You guys are amazing! Seven reviews, eleven favorites, and 28 alerts in just two nights—I am honestly feeling the love!

Thank you for all the support, especially the reviews. They help me figure out what I'm doing right and doing wrong, so the later chapters can be better. I'm going out of town for Fanime, so next update is probably going to be when I come back on Monday.


The first time Korra takes Tahno up on his offer is on a Wednesday, though really, it's not by her choice.

Republic City is still in the grip of a brutal winter. Reports of benders being ambushed are coming in bit by bit around the city. The Equalist movement has fallen back since their destruction of the Probending arena, but it's only gone underground for the moment. The peace is temporary, and it's made Korra cagey. She hates waiting.

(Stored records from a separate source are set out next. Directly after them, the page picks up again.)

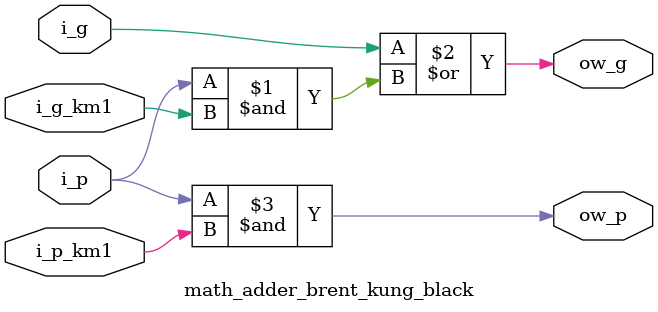
<source format=sv>

`timescale 1ns / 1ps

module math_adder_brent_kung_black (
    input  logic i_g,
    input  logic i_p,
    input  logic i_g_km1,
    input  logic i_p_km1,
    output logic ow_g,
    output logic ow_p
);

    assign ow_g = i_g | (i_p & i_g_km1);
    assign ow_p = i_p & i_p_km1;
endmodule

</source>
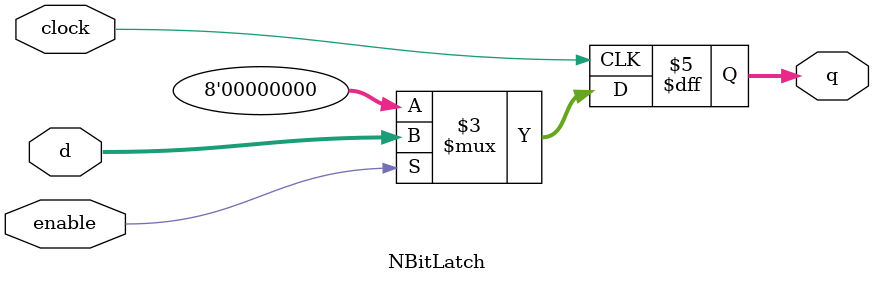
<source format=v>
module NBitLatch #(parameter BITS=8)(
			input [BITS-1:0] d,
			input clock,
			input enable,
			output reg[BITS-1:0] q);
			
			reg [BITS-1:0]q_int;
			
	always @ (posedge clock) begin
		q_int = d;
		if (enable) begin
			q = q_int;
		end else begin
			q = 0;
		end
	end 
	
	endmodule 
</source>
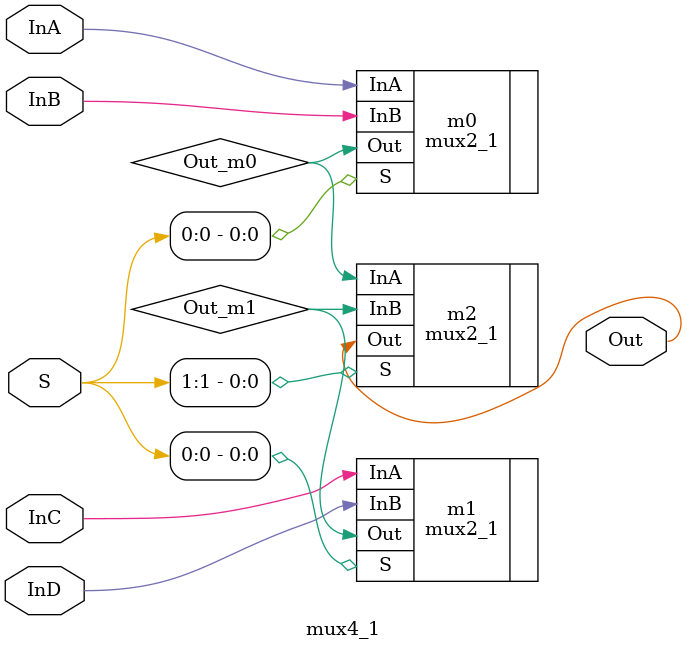
<source format=v>
/*
    CS/ECE 552 Spring '19
    Homework #3, Problem 1

    4-1 mux template
*/
module mux4_1(InA, InB, InC, InD, S, Out);
    input        InA, InB, InC, InD;
    input [1:0]  S;
    output       Out;

    wire Out_m0, Out_m1;

    mux2_1 m0(.InA(InA), .InB(InB), .S(S[0]), .Out(Out_m0));
    mux2_1 m1(.InA(InC), .InB(InD), .S(S[0]), .Out(Out_m1));
    mux2_1 m2(.InA(Out_m0), .InB(Out_m1), .S(S[1]), .Out(Out));


endmodule


// a = 00
// b = 01
// c = 10
// d = 11

</source>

Tarrlok, on the other hand, looks as if he's having the time of his life. The council has been giving into his every request, despite Tenzin's protests—"This is a time for action. Amon and his Equalist movement is a menace to Republic City and needs to be stopped for the safety of benders and non-benders alike," he cries for the nth time—but the strain is beginning to show in crumpled suits and too much face-powder. There have been no reports of Equalist uprisings outside the city, but the knowledge there could be soon has everyone on edge and Korra has spent the last two months in meetings with the council night after night. She's tired; she's burning out, and all she wants is to sleep.

Tarrlok has other plans.

"We need your help, Avatar Korra. Can I count on your help when I next address the council?" Korra mocks in a deep tenor as she repeats what she has heard unendingly for the past eight months. This is in addition to the raids she has helped orchestrate for the past few nights. As she nurses the drink in her hand, her hand unconsciously nurses the spot on her side where a chi-blocker got her two nights ago. In her mind, she recalls the two perfectly-circular bruises she saw on her ribs in the mirror this morning. She raises her glass to her lips.

"Korra?"

The voice has enough emotion to be Bolin, but it's too deep. It's too deep to be Mako too, but she snorts softly. Mako probably wouldn't care enough to find her, but she knows that's the heartbreak talking. Mako would search the world for her if he let himself.

Slowly, she turns her head and spots Tahno at the edge of the bar. He's about to head out the door, two gorgeous women at his side. They're not as pretty as Asami, but they're pretty enough to get the job done and she can't pry her envious gaze off of them while Tahno seems to have forgotten all about them. Instead, his eyes are on her and they are full of surprise and concern.

Slipping his arms off the two girls, he walks over to her and he seems genuinely worried. Then again, it wasn't often that a person found the under-aged Avatar drinking in the bar, but the bartender won't tell and everyone else is too engrossed in their own drinks to mind. Tahno is actually the only person to notice her in her troubles and the thought warms her in a way that the alcohol has failed to.

"Korra, are you okay…?"

But his hands are on her before she can even answer, pressing against her forehead and neck like a fretting mother Arctic hen. His hands are cold from whatever he had been drinking and she leans into it, smiling with fire-whisky-flushed cheeks before grabbing them and batting them away.

"I'm fine. Go enjoy your date!" she reassures as she tries to wave him away. Tries because the alcohol is doing funny things to her coordination—she swore she had more strength in her arms than that—and he's unwilling to leave her side no matter how hard she tries, which is a shame, she thinks, because those girls look beautiful—or at least, infinitely more beautiful than her—and he should have fun with them.

But apparently Tahno wouldn't know fun if it bit him in the butt. "I'm not leaving you, Uh-vatar. You're a mess and you've had enough."

Throwing a few bills to cover her tab, Tahno reaches down and slips her arm over his shoulder as he turns to the two women by the door. "Go on without me. I'm taking her home."

Korra's last memory of the bar was the heaviness of her lids and Tahno's heartbeat as he walked them out into the night.